Moscow, 18 August 2005 (RFE/RL) -- Russian and Chinese military commanders marked the launch of the exercises today by laying wreaths at a World War II memorial in Vladivostok.
The drill, dubbed Peace Mission 2005, will simulate a scenario in which troops are deployed to restore order in a third country torn by massive ethnic unrest.
The maneuvers will take place mainly in the Yellow Sea and culminate on China's Shandong Peninsula.
They will involve as many as 10,000 soldiers -- mostly Chinese -- as well as 140 naval ships and submarines, Russian Tu-22M long-range bombers, and Tu-95 strategic bombers.
General Liang Guanglie, the chief of the Chinese Army's General Staff, told a news conference in Vladivostok today that the drill is intended to strengthen the capability of the two armed forces in jointly fighting terrorism and extremism.
His Russian counterpart, Colonel General Yurii Baluyevskii, said the drill will help both countries protect stability in the region.
"The main aim of these exercises is to ensure the training, to ensure the readiness of the structures in charge of the subdivisions taking part from the armed forces of the Russian Federation and the People's Republic of China, precisely in order to counter the challenges we face today in the Asia-Pacific region, and in the world as a whole," Baluyevskii said.
"The main aim of these exercises is to ensure the training, to ensure the readiness of the structures in charge of the subdivisions taking part from the armed forces of the Russian Federation and the People's Republic of China, precisely in order to counter the challenges we face today in the Asia-Pacific region, and in the world as a whole."
The joint exercises, Baluyevskii added, underline the growing ties between Russia and China.

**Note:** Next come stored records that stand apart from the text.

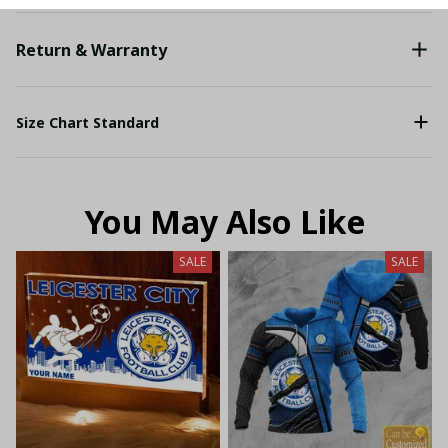
Return & Warranty
Size Chart Standard
You May Also Like
SALE
SALE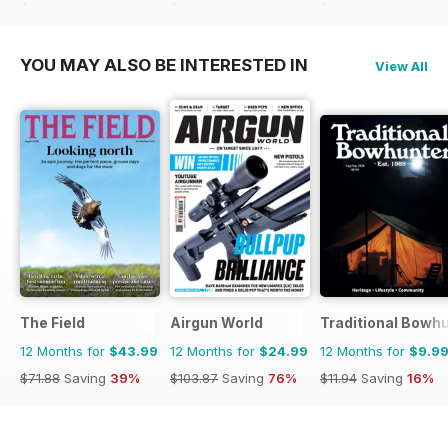
$95.88
Saving
75%
$95.88
Saving
74%
$103.87
Saving
76%
YOU MAY ALSO BE INTERESTED IN
View All
The Field
Airgun World
Traditional Bowh
12 Months for
$43.99
12 Months for
$24.99
12 Months for
$9.9
$71.88
Saving
39%
$103.87
Saving
76%
$11.94
Saving
16%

"Today, the development of relations with the People's Republic of China occupies a key position in the foreign political relations of our state, our armies and our peoples," Baluyevskii said.
Baluyevskii also stressed the maneuvers were not meant to intimidate any third country.
Both Moscow and Beijing have been eager to dispel U.S. fears that the exercises are aimed at creating a Russian-Chinese military union.
The United States views with distrust the strengthening ties between the two nations. Moscow and Beijing have developed what they call a strategic partnership to oppose what they perceive as U.S. domination in global affairs.
Russia and China are also seeking to check the presence of the United States in Central Asia and to consolidate their own influence in the volatile region.
Also on hand for the drill are member-state observers from the Shanghai Cooperation Organization -- a security group that comprises Russia, China and four of the five Central Asian states. Their presence has further fueled speculation that the exercises are intended as a message to Washington to stay away from the region.
The military drill has also sparked worries in the United States that China might be preparing for a possible surprise strike against Taiwan before other countries can intervene. Beijing has vowed to attack Taiwan if the island formally declares its independence.
Ivan Safranchuk, the director of the Moscow-based Center for Defense Information, said the military exercises are certainly part of China and Russia's efforts to show the West they are solid partners.
"From a political point of view, I would not say this [drill] is taking an anti-American or anti-Western position," Safranchuk said. "But it demonstrates that Russia and China can be close partners."
Military experts were also downplaying the practical military objectives of the drill itself.
Many said it is more of a commercial opportunity for Russia to showcase its military hardware to China, the world's top purchaser of Russian armaments and equipment.
"For the Chinese side, these exercises are needed to gain experience in the use of the military technology it is buying from Russia," Safranchuk said. "For Russia, accordingly, these exercises are an opportunity to show China the capabilities of the equipment it is buying, but also that of the equipment Russia would like to sell to China in the future."
Beijing might be particularly interested in acquiring sensitive military equipment and technologies that Moscow has so far refused to sell. Experts said the inclusion of Russian strategic and long-range bombers in the drill is no coincidence.
Over the past decade, massive Russian arms sales to China have favored the development of bilateral cooperation. According to estimates by the Moscow-based Center for Analysis of Strategies and Technologies, Russia has been delivering an annual average of $2 billion worth of arms to China since 2000, including fighter aircraft, submarines, and destroyers.